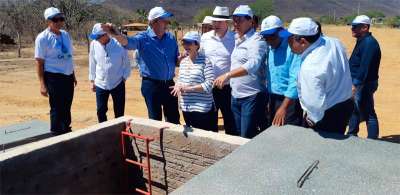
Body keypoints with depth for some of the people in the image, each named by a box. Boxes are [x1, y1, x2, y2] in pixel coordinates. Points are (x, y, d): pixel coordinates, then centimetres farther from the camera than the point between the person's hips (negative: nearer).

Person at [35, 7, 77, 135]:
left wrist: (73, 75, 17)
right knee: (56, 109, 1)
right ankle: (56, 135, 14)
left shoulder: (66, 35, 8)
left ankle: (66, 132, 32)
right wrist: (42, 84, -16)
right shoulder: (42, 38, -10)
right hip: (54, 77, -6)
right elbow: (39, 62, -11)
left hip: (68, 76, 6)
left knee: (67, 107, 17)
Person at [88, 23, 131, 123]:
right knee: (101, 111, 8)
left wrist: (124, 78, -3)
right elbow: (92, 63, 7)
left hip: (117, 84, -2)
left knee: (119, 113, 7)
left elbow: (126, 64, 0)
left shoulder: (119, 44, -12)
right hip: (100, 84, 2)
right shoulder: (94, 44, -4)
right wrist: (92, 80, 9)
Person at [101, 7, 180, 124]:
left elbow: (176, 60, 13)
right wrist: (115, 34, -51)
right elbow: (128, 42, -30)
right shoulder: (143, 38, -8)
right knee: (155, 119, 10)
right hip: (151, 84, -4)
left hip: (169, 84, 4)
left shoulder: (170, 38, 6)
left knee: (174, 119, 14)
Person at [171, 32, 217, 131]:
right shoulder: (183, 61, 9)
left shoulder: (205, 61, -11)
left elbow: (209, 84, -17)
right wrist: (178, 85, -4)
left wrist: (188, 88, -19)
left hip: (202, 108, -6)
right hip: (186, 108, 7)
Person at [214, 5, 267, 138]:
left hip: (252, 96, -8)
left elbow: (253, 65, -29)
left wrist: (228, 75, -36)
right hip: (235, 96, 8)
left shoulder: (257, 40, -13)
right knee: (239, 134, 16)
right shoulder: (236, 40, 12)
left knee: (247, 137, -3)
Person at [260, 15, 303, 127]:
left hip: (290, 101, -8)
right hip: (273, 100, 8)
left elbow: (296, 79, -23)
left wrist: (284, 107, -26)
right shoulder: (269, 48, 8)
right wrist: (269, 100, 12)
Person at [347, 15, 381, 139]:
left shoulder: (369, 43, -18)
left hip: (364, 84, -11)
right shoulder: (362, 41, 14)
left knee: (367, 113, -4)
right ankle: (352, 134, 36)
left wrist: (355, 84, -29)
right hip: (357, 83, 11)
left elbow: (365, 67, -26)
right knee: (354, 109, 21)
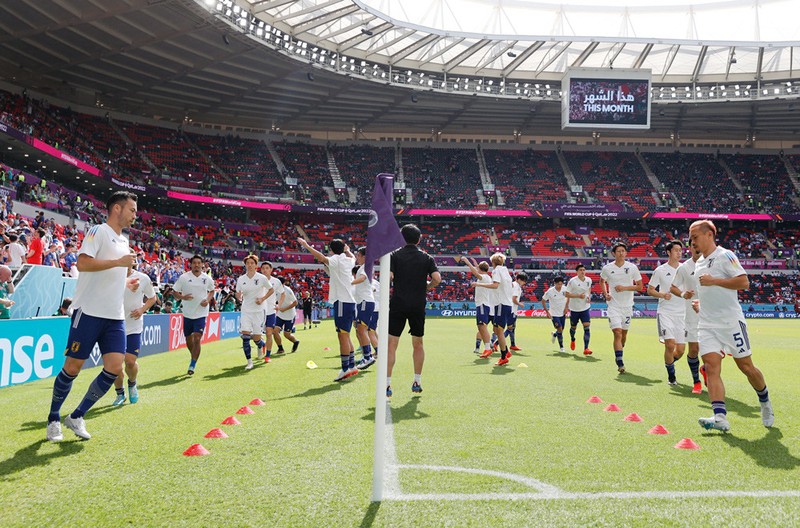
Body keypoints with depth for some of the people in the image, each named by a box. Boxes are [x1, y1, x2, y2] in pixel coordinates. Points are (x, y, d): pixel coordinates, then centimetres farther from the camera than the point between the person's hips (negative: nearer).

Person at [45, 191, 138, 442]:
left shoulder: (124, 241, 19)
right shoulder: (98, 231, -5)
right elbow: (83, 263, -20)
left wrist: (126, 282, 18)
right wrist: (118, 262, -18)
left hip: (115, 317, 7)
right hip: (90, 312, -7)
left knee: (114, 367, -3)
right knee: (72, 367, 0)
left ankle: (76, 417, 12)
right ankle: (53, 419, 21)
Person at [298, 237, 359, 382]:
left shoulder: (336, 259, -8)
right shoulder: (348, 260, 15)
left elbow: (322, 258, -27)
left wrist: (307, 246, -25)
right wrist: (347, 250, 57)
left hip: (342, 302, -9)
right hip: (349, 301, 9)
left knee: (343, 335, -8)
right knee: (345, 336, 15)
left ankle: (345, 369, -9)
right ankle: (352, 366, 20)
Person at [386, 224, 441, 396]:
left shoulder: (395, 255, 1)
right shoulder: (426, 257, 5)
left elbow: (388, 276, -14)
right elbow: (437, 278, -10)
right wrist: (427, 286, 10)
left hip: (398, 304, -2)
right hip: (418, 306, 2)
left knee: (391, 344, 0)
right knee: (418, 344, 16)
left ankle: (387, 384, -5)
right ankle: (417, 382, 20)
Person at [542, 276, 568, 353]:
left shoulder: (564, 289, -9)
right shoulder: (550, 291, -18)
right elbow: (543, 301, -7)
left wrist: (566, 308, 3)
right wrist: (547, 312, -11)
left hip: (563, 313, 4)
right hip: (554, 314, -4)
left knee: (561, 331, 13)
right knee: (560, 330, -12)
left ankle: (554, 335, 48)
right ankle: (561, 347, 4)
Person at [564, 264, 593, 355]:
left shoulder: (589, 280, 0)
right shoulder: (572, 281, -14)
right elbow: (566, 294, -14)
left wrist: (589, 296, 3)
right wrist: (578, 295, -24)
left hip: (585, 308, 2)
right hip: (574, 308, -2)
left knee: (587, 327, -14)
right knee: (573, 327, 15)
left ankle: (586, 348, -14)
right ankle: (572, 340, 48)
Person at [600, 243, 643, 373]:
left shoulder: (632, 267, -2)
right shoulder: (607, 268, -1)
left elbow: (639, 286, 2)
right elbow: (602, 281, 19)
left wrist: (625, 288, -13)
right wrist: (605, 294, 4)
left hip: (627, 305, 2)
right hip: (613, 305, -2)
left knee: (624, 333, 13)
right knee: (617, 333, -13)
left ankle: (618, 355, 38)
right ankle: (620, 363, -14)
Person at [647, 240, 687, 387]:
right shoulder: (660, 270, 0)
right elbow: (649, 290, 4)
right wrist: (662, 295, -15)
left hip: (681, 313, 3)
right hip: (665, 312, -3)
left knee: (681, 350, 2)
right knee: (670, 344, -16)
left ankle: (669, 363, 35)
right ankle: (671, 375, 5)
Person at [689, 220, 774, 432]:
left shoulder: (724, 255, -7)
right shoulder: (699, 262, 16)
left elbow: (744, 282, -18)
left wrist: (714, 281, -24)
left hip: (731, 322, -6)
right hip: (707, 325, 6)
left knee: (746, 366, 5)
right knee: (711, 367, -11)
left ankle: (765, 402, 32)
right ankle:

········

• YANG PERLU DIKERJAKAN:
Tolong cetak ulang semua baris catatan di atas tanpa mengubah apa pun, tetapi jangan sertakan gambarnya.

• JAWABAN LATIHAN:
Body keypoints with depth for some of the people in the image, each named by a box. Boxes are [x1, y1, x2, y2] in pixel coordinates. Points are (x, y, d): pixel coordinates, then centimetres farther from the camera than the point between the person's hips (negative: nearer).

Person at [35, 7, 77, 135]:
left wrist: (73, 75, 17)
right knee: (56, 109, 1)
right ankle: (56, 135, 14)
left shoulder: (66, 35, 8)
left ankle: (66, 132, 32)
right wrist: (42, 84, -16)
right shoulder: (42, 38, -10)
right hip: (54, 77, -6)
right elbow: (39, 62, -11)
left hip: (68, 76, 6)
left knee: (67, 107, 17)
Person at [88, 23, 131, 123]:
right knee: (101, 111, 8)
left wrist: (124, 78, -3)
right elbow: (92, 63, 7)
left hip: (117, 84, -2)
left knee: (119, 113, 7)
left elbow: (126, 64, 0)
left shoulder: (119, 44, -12)
right hip: (100, 84, 2)
right shoulder: (94, 44, -4)
right wrist: (92, 80, 9)
Person at [101, 7, 180, 124]:
left elbow: (176, 60, 13)
right wrist: (115, 34, -51)
right elbow: (128, 42, -30)
right shoulder: (143, 38, -8)
right knee: (155, 119, 10)
right hip: (151, 84, -4)
left hip: (169, 84, 4)
left shoulder: (170, 38, 6)
left knee: (174, 119, 14)
Person at [171, 32, 217, 131]:
right shoulder: (183, 61, 9)
left shoulder: (205, 61, -11)
left elbow: (209, 84, -17)
right wrist: (178, 85, -4)
left wrist: (188, 88, -19)
left hip: (202, 108, -6)
right hip: (186, 108, 7)
Person at [214, 5, 267, 138]:
left hip: (252, 96, -8)
left elbow: (253, 65, -29)
left wrist: (228, 75, -36)
right hip: (235, 96, 8)
left shoulder: (257, 40, -13)
right knee: (239, 134, 16)
right shoulder: (236, 40, 12)
left knee: (247, 137, -3)
Person at [260, 15, 303, 127]:
left hip: (290, 101, -8)
right hip: (273, 100, 8)
left elbow: (296, 79, -23)
left wrist: (284, 107, -26)
right shoulder: (269, 48, 8)
right wrist: (269, 100, 12)
Person at [347, 15, 381, 139]:
left shoulder: (369, 43, -18)
left hip: (364, 84, -11)
right shoulder: (362, 41, 14)
left knee: (367, 113, -4)
right ankle: (352, 134, 36)
left wrist: (355, 84, -29)
right hip: (357, 83, 11)
left elbow: (365, 67, -26)
right knee: (354, 109, 21)
Body keypoints with depth for some of the people in the image, each named by a box. Boxes are [x1, y1, x2, y2] in pixel coordinates. Points are (x, y, d): pixel coordinates, then centimetres farther from the camera than the point between the person's hips (negative: nearer).

Person at [45, 191, 138, 442]:
left shoulder: (124, 241, 19)
right shoulder: (98, 231, -5)
right elbow: (83, 263, -20)
left wrist: (126, 282, 18)
right wrist: (118, 262, -18)
left hip: (115, 317, 7)
right hip: (90, 312, -7)
left knee: (114, 367, -3)
right knee: (72, 367, 0)
left ankle: (76, 417, 12)
right ankle: (53, 419, 21)
Person at [298, 237, 359, 382]:
left shoulder: (336, 259, -8)
right shoulder: (348, 260, 15)
left elbow: (322, 258, -27)
left wrist: (307, 246, -25)
right wrist: (347, 250, 57)
left hip: (342, 302, -9)
right hip: (349, 301, 9)
left knee: (343, 335, -8)
right knee: (345, 336, 15)
left ankle: (345, 369, -9)
right ankle: (352, 366, 20)
Person at [386, 224, 441, 396]:
left shoulder: (395, 255, 1)
right shoulder: (426, 257, 5)
left elbow: (388, 276, -14)
right elbow: (437, 278, -10)
right wrist: (427, 286, 10)
left hip: (398, 304, -2)
right hip: (418, 306, 2)
left knee: (391, 344, 0)
right knee: (418, 344, 16)
left ankle: (387, 384, -5)
right ankle: (417, 382, 20)
Person at [542, 276, 568, 353]:
left shoulder: (564, 289, -9)
right shoulder: (550, 291, -18)
right elbow: (543, 301, -7)
left wrist: (566, 308, 3)
right wrist: (547, 312, -11)
left hip: (563, 313, 4)
right hip: (554, 314, -4)
left knee: (561, 331, 13)
right knee: (560, 330, -12)
left ankle: (554, 335, 48)
right ankle: (561, 347, 4)
Person at [564, 264, 593, 355]:
left shoulder: (589, 280, 0)
right shoulder: (572, 281, -14)
right elbow: (566, 294, -14)
left wrist: (589, 296, 3)
right wrist: (578, 295, -24)
left hip: (585, 308, 2)
right hip: (574, 308, -2)
left knee: (587, 327, -14)
right knee: (573, 327, 15)
left ankle: (586, 348, -14)
right ankle: (572, 340, 48)
Person at [600, 243, 643, 373]:
left shoulder: (632, 267, -2)
right shoulder: (607, 268, -1)
left elbow: (639, 286, 2)
right elbow: (602, 281, 19)
left wrist: (625, 288, -13)
right wrist: (605, 294, 4)
left hip: (627, 305, 2)
right hip: (613, 305, -2)
left knee: (624, 333, 13)
right knee: (617, 333, -13)
left ankle: (618, 355, 38)
right ankle: (620, 363, -14)
Person at [647, 240, 687, 387]:
right shoulder: (660, 270, 0)
right elbow: (649, 290, 4)
right wrist: (662, 295, -15)
left hip: (681, 313, 3)
right hip: (665, 312, -3)
left knee: (681, 350, 2)
right knee: (670, 344, -16)
left ankle: (669, 363, 35)
right ankle: (671, 375, 5)
Person at [689, 220, 774, 432]:
left shoulder: (724, 255, -7)
right shoulder: (699, 262, 16)
left elbow: (744, 282, -18)
left wrist: (714, 281, -24)
left hip: (731, 322, -6)
right hip: (707, 325, 6)
left knee: (746, 366, 5)
right knee: (711, 367, -11)
left ankle: (765, 402, 32)
right ankle:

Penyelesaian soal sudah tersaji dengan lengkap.